Apa yang Butet perjuangkan menjadi pengingat bahwa di luar sana masih banyak saudara kita yang belum bisa tidur dengan tenang dan menjalani kehidupannya dengan nyaman seperti apa yang kita rasakan. Masih banyak diantara mereka yang membutuhkan pertolongan kita untuk membantu membela hak-hak mereka di tanah mereka tinggal.
Butet telah berhasil menerobos berbagai ketidakadilan yang dirasakan oleh Orang Rimba, dan saat ini Indonesia membutuhkan lebih banyak lagi sosok seperti Butet.
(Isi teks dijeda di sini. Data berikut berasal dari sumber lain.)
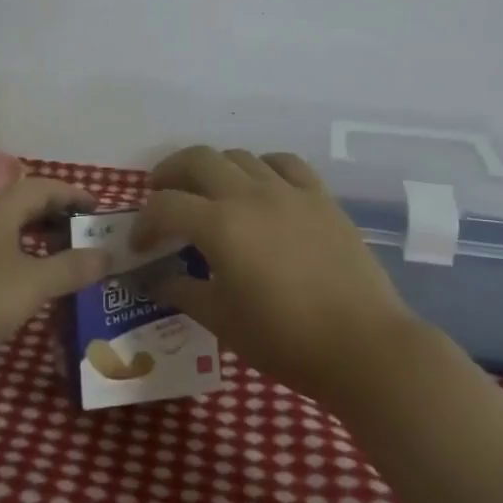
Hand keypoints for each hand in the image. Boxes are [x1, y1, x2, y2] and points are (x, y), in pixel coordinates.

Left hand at [0, 178, 111, 355]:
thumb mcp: (33, 284)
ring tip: (58, 254)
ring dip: (34, 235)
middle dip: (55, 214)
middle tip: (82, 231)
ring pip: (5, 226)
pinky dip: (15, 252)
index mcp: (0, 210)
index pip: (43, 188)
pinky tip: (22, 277)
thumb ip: (71, 268)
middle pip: (22, 204)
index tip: (98, 208)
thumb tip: (106, 255)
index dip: (73, 194)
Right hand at [133, 146, 420, 403]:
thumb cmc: (285, 339)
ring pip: (239, 156)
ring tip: (208, 191)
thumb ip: (183, 292)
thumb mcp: (222, 321)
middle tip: (161, 195)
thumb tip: (156, 281)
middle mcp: (250, 194)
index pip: (165, 207)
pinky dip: (262, 167)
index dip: (143, 223)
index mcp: (220, 225)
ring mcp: (289, 191)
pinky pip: (285, 163)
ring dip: (214, 168)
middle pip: (197, 159)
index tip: (140, 247)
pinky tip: (261, 185)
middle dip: (170, 173)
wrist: (363, 346)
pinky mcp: (321, 197)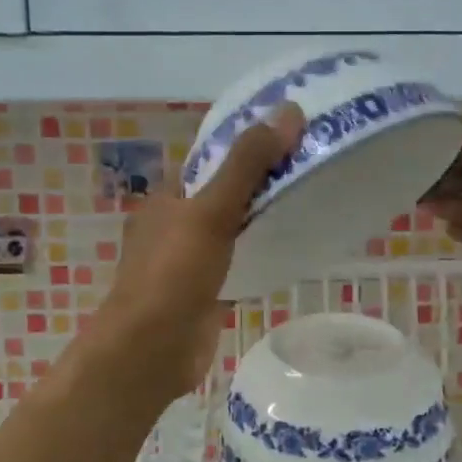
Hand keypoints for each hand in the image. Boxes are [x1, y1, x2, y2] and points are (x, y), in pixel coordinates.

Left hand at [95, 105, 305, 396]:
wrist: (151, 350)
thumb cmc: (173, 273)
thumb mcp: (211, 210)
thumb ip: (247, 164)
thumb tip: (287, 110)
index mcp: (167, 198)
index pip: (210, 161)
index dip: (247, 146)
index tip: (291, 136)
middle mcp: (174, 225)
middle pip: (223, 193)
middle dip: (260, 182)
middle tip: (310, 167)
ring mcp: (188, 261)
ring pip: (231, 228)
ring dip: (261, 217)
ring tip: (309, 200)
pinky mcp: (204, 292)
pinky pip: (236, 261)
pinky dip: (258, 252)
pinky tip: (290, 248)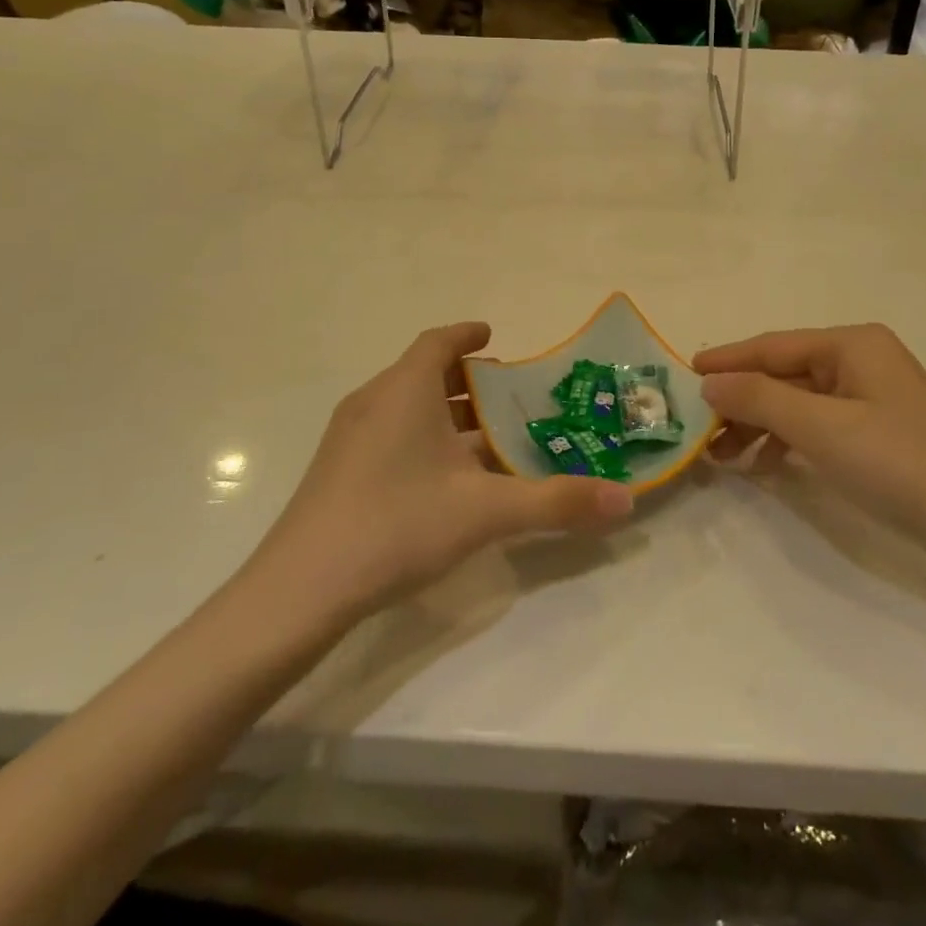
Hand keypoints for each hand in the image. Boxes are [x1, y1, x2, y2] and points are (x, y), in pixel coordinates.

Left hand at [245, 323, 634, 622]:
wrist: (299, 591)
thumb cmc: (397, 525)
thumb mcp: (486, 512)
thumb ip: (557, 502)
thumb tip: (625, 501)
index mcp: (404, 390)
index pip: (438, 341)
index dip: (467, 334)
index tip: (493, 336)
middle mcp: (374, 401)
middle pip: (424, 373)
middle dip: (467, 381)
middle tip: (508, 397)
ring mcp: (349, 437)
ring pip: (406, 407)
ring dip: (445, 413)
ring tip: (486, 438)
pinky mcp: (337, 471)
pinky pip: (390, 434)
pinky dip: (423, 439)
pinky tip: (445, 480)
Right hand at [695, 325, 925, 560]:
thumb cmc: (900, 463)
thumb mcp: (821, 428)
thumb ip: (759, 399)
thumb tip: (710, 383)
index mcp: (852, 345)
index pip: (773, 346)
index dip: (727, 360)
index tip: (685, 374)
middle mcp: (862, 360)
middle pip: (784, 374)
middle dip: (741, 401)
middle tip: (699, 430)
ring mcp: (873, 397)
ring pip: (799, 402)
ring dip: (760, 425)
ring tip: (722, 456)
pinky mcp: (879, 431)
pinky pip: (819, 425)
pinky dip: (788, 442)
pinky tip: (765, 467)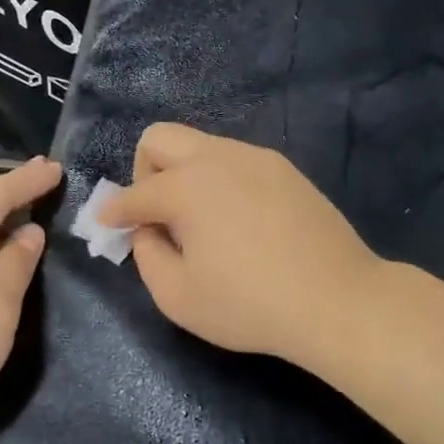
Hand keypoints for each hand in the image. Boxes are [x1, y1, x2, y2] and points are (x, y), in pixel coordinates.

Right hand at [100, 124, 379, 363]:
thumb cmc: (250, 305)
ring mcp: (257, 158)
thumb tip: (147, 229)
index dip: (114, 212)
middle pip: (161, 138)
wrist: (336, 300)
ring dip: (185, 175)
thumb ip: (147, 255)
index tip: (107, 224)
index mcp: (186, 186)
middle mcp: (218, 158)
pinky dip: (221, 181)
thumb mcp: (178, 296)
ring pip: (202, 145)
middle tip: (156, 214)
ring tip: (201, 222)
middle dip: (144, 172)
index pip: (134, 193)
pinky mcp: (286, 170)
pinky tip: (239, 221)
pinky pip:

Sosok dengan tekad kuat, serta tulus yang bahkan merasakan jantungnya berdebar sangat kencang dan berontak ketika saudaranya menjadi korban kecurangan banyak pihak. Kisah Butet dijadikan teladan baik di dalam maupun luar negeri. Kehadirannya menjadikan masyarakat pedalaman lebih dihargai.
Pertanyaannya, siapkah kita untuk menjadi Butet masa kini? Yang memberikan hati, tenaga dan pikiran untuk saudara kita yang membutuhkan? Semoga!